### WORK INSTRUCTIONS
The entire listing below should be output exactly as it stands.

• • •

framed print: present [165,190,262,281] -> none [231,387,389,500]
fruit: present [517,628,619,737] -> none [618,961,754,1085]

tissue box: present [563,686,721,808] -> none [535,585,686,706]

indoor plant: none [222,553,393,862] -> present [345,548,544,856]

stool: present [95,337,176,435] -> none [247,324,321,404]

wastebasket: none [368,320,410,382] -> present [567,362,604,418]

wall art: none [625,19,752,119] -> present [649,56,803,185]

• • •

### WRITTEN ANSWER
framed print: present [165,190,262,281] -> none [231,387,389,500]
fruit: present [517,628,619,737] -> none [618,961,754,1085]

tissue box: present [563,686,721,808] -> none [535,585,686,706]

indoor plant: none [222,553,393,862] -> present [345,548,544,856]

stool: present [95,337,176,435] -> none [247,324,321,404]

wastebasket: none [368,320,410,382] -> present [567,362,604,418]

wall art: none [625,19,752,119] -> present [649,56,803,185]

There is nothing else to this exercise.